The difference is fairly clear on the same hardware.

EngineQuantTG (t/s)PP cold (t/s)Tool call
ik_llama.cppIQ3_K20.9223OK
ik_llama.cppQ4_X18.6567OK
llama.cpp (mainline)Q4_X15.4188Crash

So this is not just a case of mainline being slower by a few points. On my setup it actually failed on tool calls. I still want to retry it later because I also want to validate vision support, but for coding use without image input, ik_llama.cpp is the runtime I plan to keep using.

Reference: A Single-GPU Benchmark Seen in the HF Community

In ubergarm/Kimi-K2.6-GGUF discussion #3 on Hugging Face, I also saw a Q4_X benchmark on a single RTX PRO 6000 + EPYC 9355 + DDR5-6400 using aiperf. The average for a 16-turn conversation simulation looked like this:

EngineTG avg (t/s)TTFT avg (ms)Request latency avg (ms)
ik_llama.cpp18.858,56322,480
llama.cpp (mainline)16.0312,52628,872

That result also favored ik_llama.cpp across the board. There was also discussion that -muge can backfire on Kimi-K2.6, which reinforces the feeling that following the fork’s own knowledge is often the faster path than waiting for mainline to converge.

The Launch Command I Ended Up Keeping

  podman run --rm \
  --device nvidia.com/gpu=all \
  -p 8000:8000 \
  --cap-add=SYS_NICE \
  -v /mnt/data/models/models--ubergarm--Kimi-K2.6-GGUF:/models:ro,Z \
  registry.home.arpa/ik_llama.cpp:latest \
  -m /models/snapshots/${REF}/IQ3_K/Kimi-K2.6-IQ3_K-00001-of-00012.gguf \
  --ctx-size 131768 \
  --parallel 1 \
  --threads 15 \
  --threads-batch 32 \
  -b 8192 \
  -ub 4096 \
  -ngl 999 \
  -mla 3 \
  -ger \
  --special \
  -amb 512 \
  --jinja \
  --host 0.0.0.0 \
  --port 8000 \
  --warmup-batch \
  --alias kimi-k2.6-IQ3_K \
  -ot "blk\.(1|2)\.ffn.*=CUDA0" \
  -ot "blk\.(59|60)\.ffn.*=CUDA1" \
  -ot "exps=CPU" \
  --temp 0.6 \
  --chat-template-kwargs '{"thinking":false}'
  

This exposes Kimi-K2.6 as an OpenAI-compatible API while letting me call it directly from Zed and from my own agents.

Summary

ItemValue
ModelKimi-K2.6 (1T MoE, 384×8 active)
QuantIQ3_K is the practical first choice
Engineik_llama.cpp
TG20.9 t/s (best 6-layer head/tail split)
PP cold223-377 t/s depending on -ub and placement
Real tasksLong-form Django tenant-module generation works
Intended useOrchestrator model
LicenseModified MIT ($20M / 100M MAU trigger)

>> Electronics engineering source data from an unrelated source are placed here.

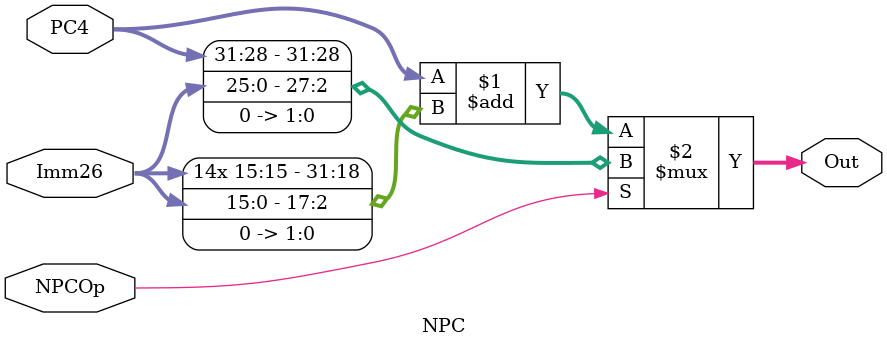
<source format=v>
`timescale 1ns / 1ps
module NPC(
    input NPCOp,
    input [31:0] PC4,
    input [25:0] Imm26,
    output [31:0] Out
    );

	assign Out = NPCOp ? {PC4[31:28], Imm26, 2'b0} : (PC4 + {{14{Imm26[15]}}, Imm26[15:0], 2'b0});

endmodule

</source>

The conclusion for me is that Kimi-K2.6 is not “unrealistic because it is 1T.” It is difficult mainly because CPU pinned memory, GPU VRAM, and model placement have to be balanced carefully. Once ik_llama.cpp MLA optimization and -ot placement are tuned properly, it becomes a local LLM with a TG range I can actually tolerate. That is enough to keep building data pipelines alongside Claude rather than treating the whole thing as a stunt.